# [BACAAN YANG DISEDIAKAN]
━━━━━━━━━━━━━━━━━━━━

Jakarta (ANTARA) - Indonesia tengah berlari menuju mimpi besar swasembada gula. Pemerintah menargetkan swasembada gula konsumsi pada 2028 dan gula industri pada 2030.
Sebuah ambisi yang tak hanya soal memenuhi kebutuhan domestik, tetapi juga mengurangi kebergantungan pada impor yang telah lama membebani neraca perdagangan.
Di balik target ini, ada harapan petani, lahan yang terus diperluas, dan mesin-mesin pabrik yang bersiap menggiling harapan.
Menteri Pertanian Andi Amran Sulaiman dengan optimistis menyatakan paling lambat empat atau lima tahun, Indonesia bisa mulai meraih swasembada gula.
Dalam beberapa tahun terakhir, kebutuhan gula nasional terus meningkat. Berdasarkan data Kementerian Pertanian, kebutuhan gula konsumsi dan industri tahun 2025 diproyeksikan mencapai 9,1 juta ton, terdiri atas 3,4 juta ton untuk konsumsi rumah tangga dan 5,7 juta ton untuk kebutuhan industri.

━━━━━━━━━━━━━━━━━━━━

# [PETUNJUK]
Mohon sebutkan tahun yang ditargetkan pemerintah untuk swasembada gula industri menurut bacaan tentang swasembada gula. Catatan tersebut tidak dipakai dalam tugas ini.

# [INFORMASI YANG DITAMPILKAN]
━━━━━━━━━━━━━━━━━━━━

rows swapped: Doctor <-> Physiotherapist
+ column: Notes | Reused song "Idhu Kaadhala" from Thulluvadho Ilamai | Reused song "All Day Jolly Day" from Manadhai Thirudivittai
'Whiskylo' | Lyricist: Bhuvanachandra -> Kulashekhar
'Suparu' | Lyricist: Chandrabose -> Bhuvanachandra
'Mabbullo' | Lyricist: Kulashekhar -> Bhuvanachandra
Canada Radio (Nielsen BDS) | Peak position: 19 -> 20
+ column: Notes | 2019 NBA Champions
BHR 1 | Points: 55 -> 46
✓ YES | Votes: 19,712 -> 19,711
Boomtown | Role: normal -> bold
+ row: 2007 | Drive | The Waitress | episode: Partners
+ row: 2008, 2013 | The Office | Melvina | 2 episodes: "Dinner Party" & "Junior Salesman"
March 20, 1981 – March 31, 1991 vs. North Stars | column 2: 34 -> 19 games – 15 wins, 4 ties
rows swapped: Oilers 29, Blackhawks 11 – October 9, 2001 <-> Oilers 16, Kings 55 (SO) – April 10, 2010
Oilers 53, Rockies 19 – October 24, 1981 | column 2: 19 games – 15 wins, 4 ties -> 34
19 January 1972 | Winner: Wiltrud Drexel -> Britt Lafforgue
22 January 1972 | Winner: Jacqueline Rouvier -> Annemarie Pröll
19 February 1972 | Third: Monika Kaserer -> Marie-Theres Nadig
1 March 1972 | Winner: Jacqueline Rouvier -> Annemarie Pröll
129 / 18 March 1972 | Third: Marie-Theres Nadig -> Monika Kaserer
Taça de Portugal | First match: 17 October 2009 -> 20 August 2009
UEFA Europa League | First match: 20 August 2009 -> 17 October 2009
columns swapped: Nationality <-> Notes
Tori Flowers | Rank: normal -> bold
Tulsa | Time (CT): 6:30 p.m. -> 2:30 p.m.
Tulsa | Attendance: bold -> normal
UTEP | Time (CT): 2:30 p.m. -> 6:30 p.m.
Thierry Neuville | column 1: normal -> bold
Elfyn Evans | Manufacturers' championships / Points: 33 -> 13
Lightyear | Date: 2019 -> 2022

━━━━━━━━━━━━━━━━━━━━

# [JAWABAN TUGAS]
Tahun 2030.